Exercise details ->
Exactly the lines from the one holding "328 596 404)" to the end of the listing, both ends included, make up the expected answer.

Records supplied ->

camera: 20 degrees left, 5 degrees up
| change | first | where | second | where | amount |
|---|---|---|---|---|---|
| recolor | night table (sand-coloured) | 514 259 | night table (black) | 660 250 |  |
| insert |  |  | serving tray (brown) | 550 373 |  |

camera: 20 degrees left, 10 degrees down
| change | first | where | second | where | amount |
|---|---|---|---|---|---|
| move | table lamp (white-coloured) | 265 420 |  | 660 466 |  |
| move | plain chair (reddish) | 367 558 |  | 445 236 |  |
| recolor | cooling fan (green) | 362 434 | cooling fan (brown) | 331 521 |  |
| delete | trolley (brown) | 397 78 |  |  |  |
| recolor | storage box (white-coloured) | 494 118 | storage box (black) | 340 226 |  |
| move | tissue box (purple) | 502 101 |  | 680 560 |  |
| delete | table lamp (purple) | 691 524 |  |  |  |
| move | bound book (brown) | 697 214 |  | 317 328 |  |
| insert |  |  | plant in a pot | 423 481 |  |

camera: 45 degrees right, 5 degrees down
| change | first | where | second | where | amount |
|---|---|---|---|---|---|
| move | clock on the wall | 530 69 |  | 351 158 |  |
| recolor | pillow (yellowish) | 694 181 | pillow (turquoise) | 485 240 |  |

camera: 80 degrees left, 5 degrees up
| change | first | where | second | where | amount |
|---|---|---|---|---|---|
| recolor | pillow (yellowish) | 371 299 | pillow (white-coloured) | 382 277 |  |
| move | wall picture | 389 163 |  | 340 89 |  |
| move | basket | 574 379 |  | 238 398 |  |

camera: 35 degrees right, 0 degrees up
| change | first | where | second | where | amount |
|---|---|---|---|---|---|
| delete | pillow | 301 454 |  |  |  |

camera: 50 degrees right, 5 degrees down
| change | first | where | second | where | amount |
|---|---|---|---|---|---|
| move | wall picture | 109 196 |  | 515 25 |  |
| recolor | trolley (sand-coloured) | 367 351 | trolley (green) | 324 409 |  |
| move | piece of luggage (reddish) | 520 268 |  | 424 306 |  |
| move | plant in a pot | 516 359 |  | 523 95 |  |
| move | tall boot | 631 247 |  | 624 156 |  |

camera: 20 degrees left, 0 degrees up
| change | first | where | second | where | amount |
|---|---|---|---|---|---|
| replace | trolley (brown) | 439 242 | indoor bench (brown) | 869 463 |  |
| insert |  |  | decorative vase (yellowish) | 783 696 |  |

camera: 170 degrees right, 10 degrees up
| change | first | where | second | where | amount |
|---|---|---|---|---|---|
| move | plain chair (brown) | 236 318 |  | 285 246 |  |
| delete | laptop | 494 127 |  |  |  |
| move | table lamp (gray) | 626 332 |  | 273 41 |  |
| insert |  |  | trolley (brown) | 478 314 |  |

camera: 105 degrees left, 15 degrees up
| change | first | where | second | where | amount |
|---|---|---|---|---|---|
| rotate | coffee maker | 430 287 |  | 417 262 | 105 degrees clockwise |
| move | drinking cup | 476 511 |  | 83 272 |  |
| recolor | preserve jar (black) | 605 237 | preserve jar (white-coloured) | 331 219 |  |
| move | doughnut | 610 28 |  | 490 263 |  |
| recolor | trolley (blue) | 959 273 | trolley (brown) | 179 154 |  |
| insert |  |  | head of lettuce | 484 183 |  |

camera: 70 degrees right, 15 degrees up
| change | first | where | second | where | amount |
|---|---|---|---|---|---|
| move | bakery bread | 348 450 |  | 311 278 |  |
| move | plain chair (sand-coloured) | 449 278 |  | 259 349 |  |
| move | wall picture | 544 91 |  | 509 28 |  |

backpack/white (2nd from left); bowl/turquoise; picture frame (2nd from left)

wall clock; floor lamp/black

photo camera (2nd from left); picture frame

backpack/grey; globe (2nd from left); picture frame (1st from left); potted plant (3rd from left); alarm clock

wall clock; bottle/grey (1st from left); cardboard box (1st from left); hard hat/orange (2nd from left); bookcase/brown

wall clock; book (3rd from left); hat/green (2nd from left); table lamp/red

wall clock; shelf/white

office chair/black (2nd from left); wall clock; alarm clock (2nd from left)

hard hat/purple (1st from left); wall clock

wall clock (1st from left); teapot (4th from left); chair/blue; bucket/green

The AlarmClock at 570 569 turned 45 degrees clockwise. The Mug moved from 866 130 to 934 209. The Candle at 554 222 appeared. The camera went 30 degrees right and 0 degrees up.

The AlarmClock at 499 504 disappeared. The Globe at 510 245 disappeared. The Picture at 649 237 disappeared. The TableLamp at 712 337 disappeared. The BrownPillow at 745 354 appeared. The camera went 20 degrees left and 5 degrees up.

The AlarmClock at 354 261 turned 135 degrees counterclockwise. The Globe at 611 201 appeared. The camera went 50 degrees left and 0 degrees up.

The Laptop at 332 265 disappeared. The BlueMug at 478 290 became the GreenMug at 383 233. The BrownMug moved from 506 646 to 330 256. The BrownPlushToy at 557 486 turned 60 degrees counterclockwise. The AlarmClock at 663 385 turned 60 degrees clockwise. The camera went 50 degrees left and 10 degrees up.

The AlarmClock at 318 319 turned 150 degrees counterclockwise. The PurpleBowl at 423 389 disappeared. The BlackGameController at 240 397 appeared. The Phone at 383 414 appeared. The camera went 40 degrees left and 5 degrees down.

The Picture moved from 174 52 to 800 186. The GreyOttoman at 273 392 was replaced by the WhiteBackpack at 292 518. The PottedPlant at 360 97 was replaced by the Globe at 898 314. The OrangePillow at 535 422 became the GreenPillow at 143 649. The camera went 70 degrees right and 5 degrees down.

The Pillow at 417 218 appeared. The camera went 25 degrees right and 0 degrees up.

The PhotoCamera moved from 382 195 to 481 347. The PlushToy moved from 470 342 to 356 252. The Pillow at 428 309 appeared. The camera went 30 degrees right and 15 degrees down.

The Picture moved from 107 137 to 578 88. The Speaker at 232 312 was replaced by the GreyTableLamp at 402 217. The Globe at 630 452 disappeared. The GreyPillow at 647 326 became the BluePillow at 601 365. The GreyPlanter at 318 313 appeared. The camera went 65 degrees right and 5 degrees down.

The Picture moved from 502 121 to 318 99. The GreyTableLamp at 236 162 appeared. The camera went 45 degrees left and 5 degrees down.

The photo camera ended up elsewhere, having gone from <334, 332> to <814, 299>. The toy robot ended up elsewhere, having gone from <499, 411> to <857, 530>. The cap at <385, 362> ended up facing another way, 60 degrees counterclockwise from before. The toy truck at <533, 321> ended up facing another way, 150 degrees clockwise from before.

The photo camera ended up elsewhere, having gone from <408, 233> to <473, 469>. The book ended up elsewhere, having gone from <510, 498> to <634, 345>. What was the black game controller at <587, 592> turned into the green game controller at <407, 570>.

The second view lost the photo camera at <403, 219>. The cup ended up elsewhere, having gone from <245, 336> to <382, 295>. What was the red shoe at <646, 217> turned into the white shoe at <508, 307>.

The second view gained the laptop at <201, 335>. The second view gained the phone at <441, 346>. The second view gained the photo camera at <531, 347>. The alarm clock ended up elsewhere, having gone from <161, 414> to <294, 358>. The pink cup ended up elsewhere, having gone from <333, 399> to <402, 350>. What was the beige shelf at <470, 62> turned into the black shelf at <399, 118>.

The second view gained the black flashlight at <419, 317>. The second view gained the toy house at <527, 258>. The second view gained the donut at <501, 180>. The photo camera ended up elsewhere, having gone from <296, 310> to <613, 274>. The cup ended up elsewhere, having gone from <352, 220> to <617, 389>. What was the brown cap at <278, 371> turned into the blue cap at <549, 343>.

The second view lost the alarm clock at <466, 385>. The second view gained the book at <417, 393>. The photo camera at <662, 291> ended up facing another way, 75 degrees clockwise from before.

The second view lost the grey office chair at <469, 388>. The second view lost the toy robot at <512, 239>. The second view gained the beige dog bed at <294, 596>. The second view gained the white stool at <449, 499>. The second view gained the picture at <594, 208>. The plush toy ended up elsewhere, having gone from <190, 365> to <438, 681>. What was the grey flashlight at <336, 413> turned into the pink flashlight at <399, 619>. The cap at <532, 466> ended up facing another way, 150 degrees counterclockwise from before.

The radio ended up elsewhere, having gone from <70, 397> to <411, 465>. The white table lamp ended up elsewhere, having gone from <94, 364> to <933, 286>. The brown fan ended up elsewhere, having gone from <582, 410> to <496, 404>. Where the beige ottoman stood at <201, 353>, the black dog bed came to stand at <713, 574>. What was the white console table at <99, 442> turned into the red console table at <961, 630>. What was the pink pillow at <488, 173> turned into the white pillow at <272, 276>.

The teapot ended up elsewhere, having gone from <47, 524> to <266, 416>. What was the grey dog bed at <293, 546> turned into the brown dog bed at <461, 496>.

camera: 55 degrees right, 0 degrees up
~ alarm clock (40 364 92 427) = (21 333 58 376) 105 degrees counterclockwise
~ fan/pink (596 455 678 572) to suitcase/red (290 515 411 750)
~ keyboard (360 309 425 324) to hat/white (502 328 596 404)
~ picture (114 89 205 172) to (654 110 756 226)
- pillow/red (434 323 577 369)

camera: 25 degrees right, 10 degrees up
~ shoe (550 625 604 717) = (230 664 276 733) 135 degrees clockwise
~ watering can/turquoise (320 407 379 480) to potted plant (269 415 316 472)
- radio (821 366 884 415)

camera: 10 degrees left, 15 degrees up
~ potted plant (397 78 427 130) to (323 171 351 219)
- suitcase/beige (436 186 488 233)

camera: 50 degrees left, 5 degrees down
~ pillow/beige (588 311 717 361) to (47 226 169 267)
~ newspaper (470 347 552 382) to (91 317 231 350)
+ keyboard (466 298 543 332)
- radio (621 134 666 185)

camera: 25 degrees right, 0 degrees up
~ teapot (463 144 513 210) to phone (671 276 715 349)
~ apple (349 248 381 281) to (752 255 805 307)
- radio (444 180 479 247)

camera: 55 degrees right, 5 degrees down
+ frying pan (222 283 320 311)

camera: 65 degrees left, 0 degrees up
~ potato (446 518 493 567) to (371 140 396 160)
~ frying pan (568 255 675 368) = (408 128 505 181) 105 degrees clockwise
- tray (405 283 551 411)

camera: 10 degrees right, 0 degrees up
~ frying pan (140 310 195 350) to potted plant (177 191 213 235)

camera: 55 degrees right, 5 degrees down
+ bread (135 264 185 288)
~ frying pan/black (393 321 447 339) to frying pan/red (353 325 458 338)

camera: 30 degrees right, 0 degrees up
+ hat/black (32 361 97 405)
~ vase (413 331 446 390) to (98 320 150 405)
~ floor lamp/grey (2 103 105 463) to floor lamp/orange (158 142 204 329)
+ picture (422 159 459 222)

Answer section ->
~ keyboard (360 309 425 324) to hat/white (502 328 596 404)
~ picture (114 89 205 172) to (654 110 756 226)
- pillow/red (434 323 577 369)

camera: 25 degrees right, 10 degrees up
~ shoe (550 625 604 717) = (230 664 276 733) 135 degrees clockwise
~ watering can/turquoise (320 407 379 480) to potted plant (269 415 316 472)
- radio (821 366 884 415)

camera: 10 degrees left, 15 degrees up
~ potted plant (397 78 427 130) to (323 171 351 219)
- suitcase/beige (436 186 488 233)

camera: 50 degrees left, 5 degrees down
~ pillow/beige (588 311 717 361) to (47 226 169 267)
~ newspaper (470 347 552 382) to (91 317 231 350)
+ keyboard (466 298 543 332)
- radio (621 134 666 185)

camera: 25 degrees right, 0 degrees up
~ teapot (463 144 513 210) to phone (671 276 715 349)
~ apple (349 248 381 281) to (752 255 805 307)
- radio (444 180 479 247)

camera: 55 degrees right, 5 degrees down
+ frying pan (222 283 320 311)

camera: 65 degrees left, 0 degrees up
~ potato (446 518 493 567) to (371 140 396 160)
~ frying pan (568 255 675 368) = (408 128 505 181) 105 degrees clockwise
- tray (405 283 551 411)

camera: 10 degrees right, 0 degrees up
~ frying pan (140 310 195 350) to potted plant (177 191 213 235)

camera: 55 degrees right, 5 degrees down
+ bread (135 264 185 288)
~ frying pan/black (393 321 447 339) to frying pan/red (353 325 458 338)

camera: 30 degrees right, 0 degrees up
+ hat/black (32 361 97 405)
~ vase (413 331 446 390) to (98 320 150 405)
~ floor lamp/grey (2 103 105 463) to floor lamp/orange (158 142 204 329)
+ picture (422 159 459 222)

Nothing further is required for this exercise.